Croissance en nom propre :

Puis l’activité dans son développement exigera de l’équipement, des investissements, et les besoins de matériels et d’outillages croissent souvent rapidement tant pour le renouvellement que pour l’amplification et l’innovation.

L'équipement est divers et rarement économique

L’équipement est divers et rarement économique

Ainsi les engagements de capitaux ont-il rapidement tendance à exploser de manière exponentielle dans le développement des activités, même lorsque le stock n’est pas déterminant du mouvement.

L’ouverture de nouveaux postes ajoute encore une tension importante puisqu’il faut garantir les salaires avec mais parfois indépendamment des rentrées financières et dans la meilleure saison autant que pendant la période creuse.

L’activité et l’humain :

Seul Atlas peut porter le monde

Seul Atlas peut porter le monde

L’ensemble de ces poids sont sur la firme quelle que soit sa structures mais dans les sociétés de personnes, qu’il s’agisse de nom propre ou de nom collectif, c’est directement et entièrement sur le chef d’entreprise retombent la lourdeur et les chocs de l’évolution.

A ces agressions auxquelles il sera quotidiennement confronté s’ajouteront inévitablement les stress de la vie privée et familiale et la conscience de ne pouvoir séparer les domaines ni les protéger l’un de l’autre.

La perte de la couverture sociale est un élément dont la mesure ne se prend pas souvent au premier abord mais le chef d’entreprise n’est garanti ni par la garantie de perte de gain en cas de maladie ou d’accident, ni par la couverture d’invalidité du deuxième pilier, ni par l’assurance contre le chômage.

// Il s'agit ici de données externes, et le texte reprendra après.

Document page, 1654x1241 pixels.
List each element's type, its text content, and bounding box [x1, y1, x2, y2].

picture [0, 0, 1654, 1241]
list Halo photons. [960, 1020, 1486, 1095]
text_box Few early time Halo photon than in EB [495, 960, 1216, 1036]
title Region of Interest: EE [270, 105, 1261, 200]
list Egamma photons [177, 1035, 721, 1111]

Ainsi ni la grippe, ni la dégradation de sa santé, ni l’infarctus ou le cancer ne lui sont permis et la santé comme parfois la survie de l’entreprise dépendent de sa capacité à être chaque matin en plein état de fonctionnement, physiquement et moralement.

Pertes en nom propre :

Jusqu'aux enfers

Jusqu’aux enfers

Un insuccès de l’activité, quel que soit sa cause, entrainera au demeurant la perte totale de ses biens et souvent d’une partie importante des biens, donc des conditions de vie de sa famille.

De plus une telle conjoncture pourra aboutir à une faillite qui le rendra personnellement responsable de toutes les dettes non honorées, y compris les obligations mensualisées de locations ou de leasing, et ses futurs gains pourront lui être enlevé au profit des créanciers lorsque les biens, ceux de l’entreprise et ceux qui lui sont propres, auront été liquidés au prix que l’on saura en obtenir.

Un plafond protège de l'orage

Un plafond protège de l’orage

C’est pourquoi la constitution en société de capitaux est à peu près toujours préférable, en premier lieu afin de séparer l’activité de l’individu qui l’initie, ensuite pour créer une protection dudit particulier qui ne recevra plus les contrecoups sans amortissement.

Devenant alors lui-même un employé de la société, il retrouvera ainsi une couverture sociale conventionnelle dont il lui appartiendra de façonner les conditions supplémentaires, tant pour les risques limités de perte de gain que pour les risques majeurs de décès ou d’invalidité.

La pire évolution lui laissera même la possibilité de se dégager des conséquences impondérables d’une dissolution dont il n’est plus solidaire.